Маршал посмотрел на актёра:

– А чёрт его знает!

(В рассказе маршал высказался более определённо.)

Заговорили потом о Ленинграде, Сталинграде, Курской дуге, и на всё был один ответ:

– А чёрт его знает!

Наутро маршал пришёл в себя, ополоснулся, опохмелился и доверительно наклонился к рассказчику:

– Слушай, я вчера, кажется, наговорил чего-то лишнего… Забудь!

Было это или не было, трудно сказать, но для меня, как и для маршала, Москва, Ленинград и Сталинград, в котором я провоевал пять с половиной месяцев, всё же остаются загадками.

Москвичи, пережившие день 16 октября 1941 года, говорят, что город можно было взять голыми руками. Трагические слова Левитана по радио, что «положение создалось угрожающее», и остановившееся внезапно метро, до последнего момента работавшее, как часовой механизм, – деморализовали окончательно. Начался исход, сжигали бумаги, партбилеты, выбрасывали сочинения Ленина и Сталина – город был готов… Немцы остановились у Химок и дальше не пошли.

Мой друг, оборонявший Ленинград, говорил мне: «Были дни, когда немцы могли, перешагнув через наши спящие тела, без единого выстрела войти в город».

В Сталинграде немцы не смогли спихнуть в Волгу дивизию Родимцева, глубина обороны которой была двести метров…

В сентябре, октябре превосходство немцев было подавляющим. Авиация их господствовала в небе. Пополнение мы получали из одних сопливых детей, стариков да не говорящих по-русски узбеков. Инженерное оборудование – курам на смех: несколько десятков противотанковых и противопехотных мин, спираль Бруно да МЗП – малозаметное препятствие. В батальонах сорок активных штыков казались уже роскошью.

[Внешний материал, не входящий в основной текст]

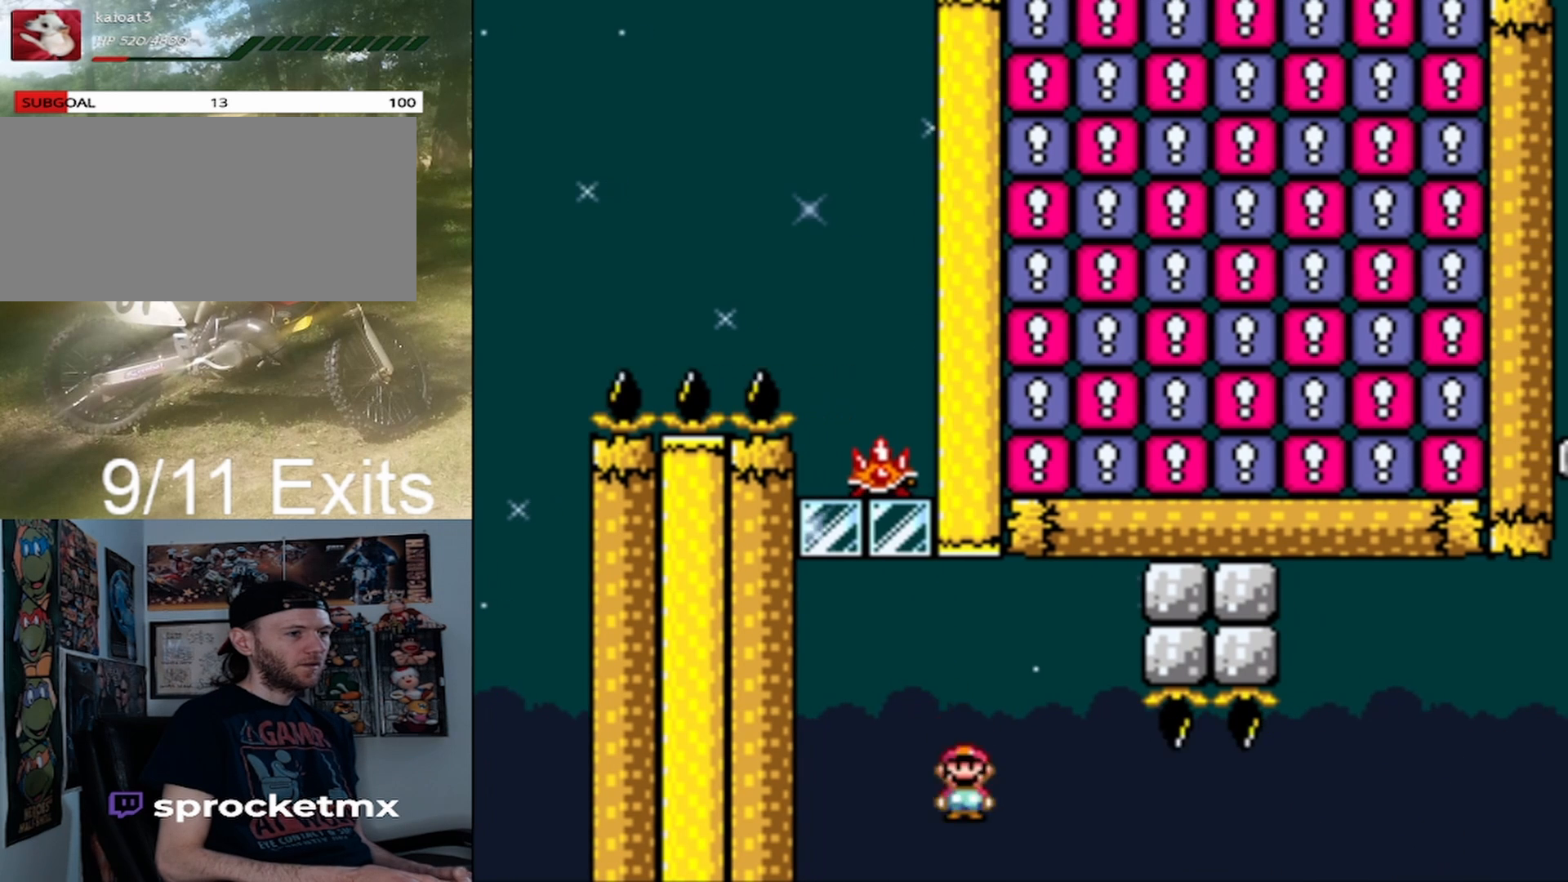
{"buttons": ["Y"], "events": [[133, "DPAD_LEFT", "down"], [233, "DPAD_LEFT", "up"], [367, "X", "up"], [400, "DPAD_RIGHT", "down"], [400, "Y", "down"], [500, "DPAD_RIGHT", "up"]]}
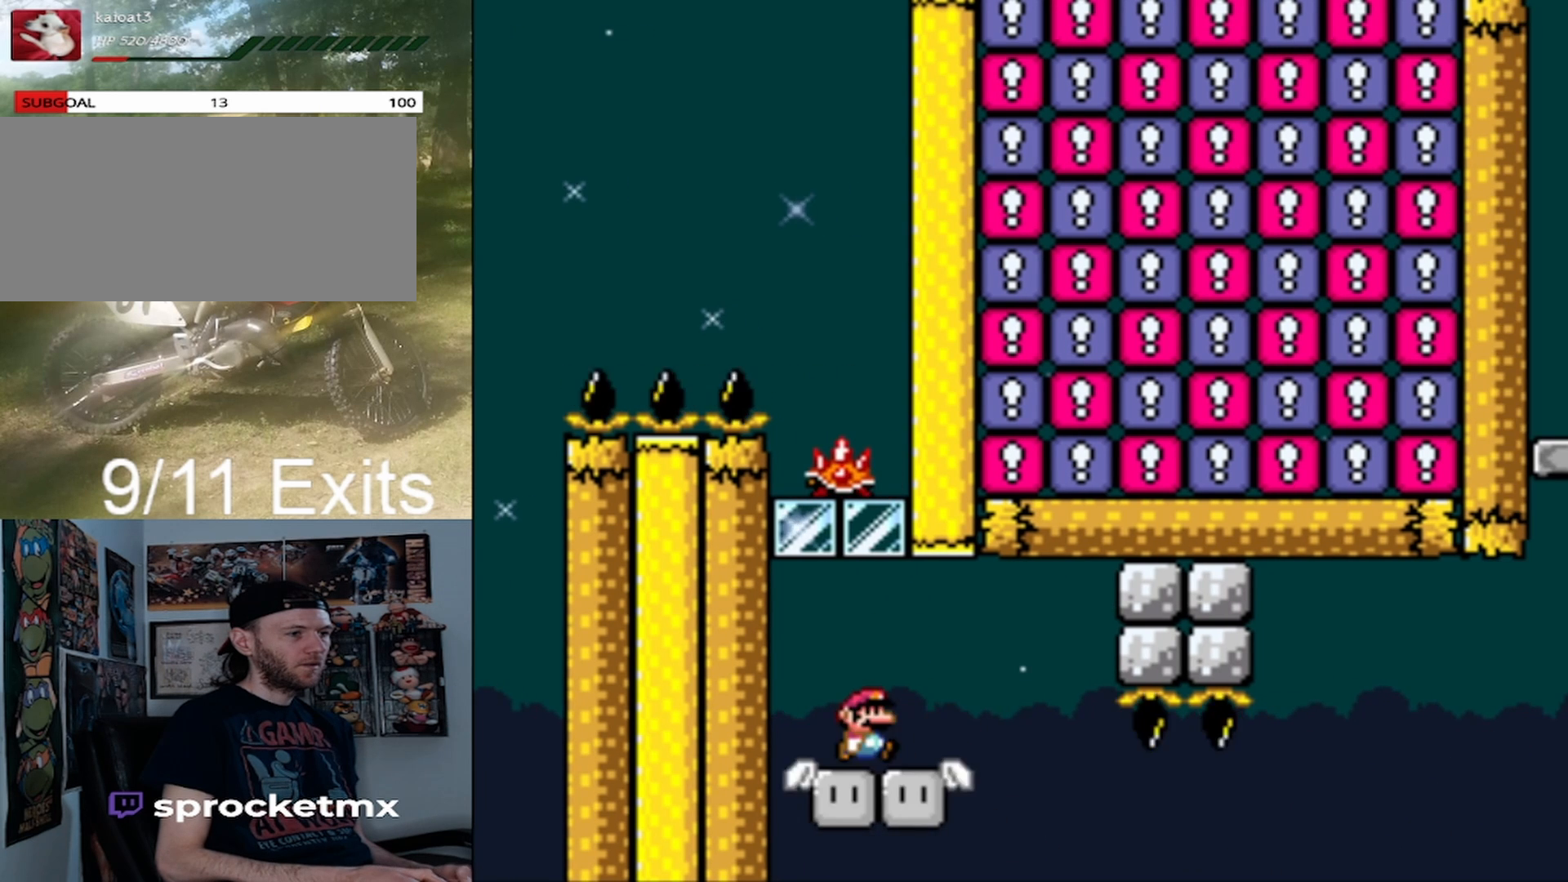
{"buttons": ["Y"], "events": [[367, "DPAD_LEFT", "down"], [500, "DPAD_LEFT", "up"]]}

В тридцатую годовщину разгрома немцев я выступал по Сталинградскому телевидению. Озарённый лучами прожекторов, я сидел в кресле в полукилометре от своей бывшей передовой, а ныне – размахивающей мечом восьмидесятиметровой Матери-Родины.

– Расскажите, как вы воевали в те дни, – сказали мне.

Я начал было об этих самых минах и Бруно, о том, что лопат не хватало, воровали друг у друга, но меня перебили:

– Об этом не надо. Лучше о героизме…

Милейшим людям со Сталинградского телевидения невдомёк было – и это через тридцать-то лет! – что в этом и был героизм – ничего нет, а стояли. И выстояли…

Впрочем, и Гитлер со всем своим генералитетом чего-то не додумал. Ведь город, как таковой, фактически был взят. Вокзал, весь центр, на юг почти до Сарепты, на север до завода «Метиз». Осталось несколько вцепившихся в руины заводов и на Мамаевом кургане дивизий – плюнь на них и закрепи оборону – Сталинград, мол, взят, займись другими фронтами…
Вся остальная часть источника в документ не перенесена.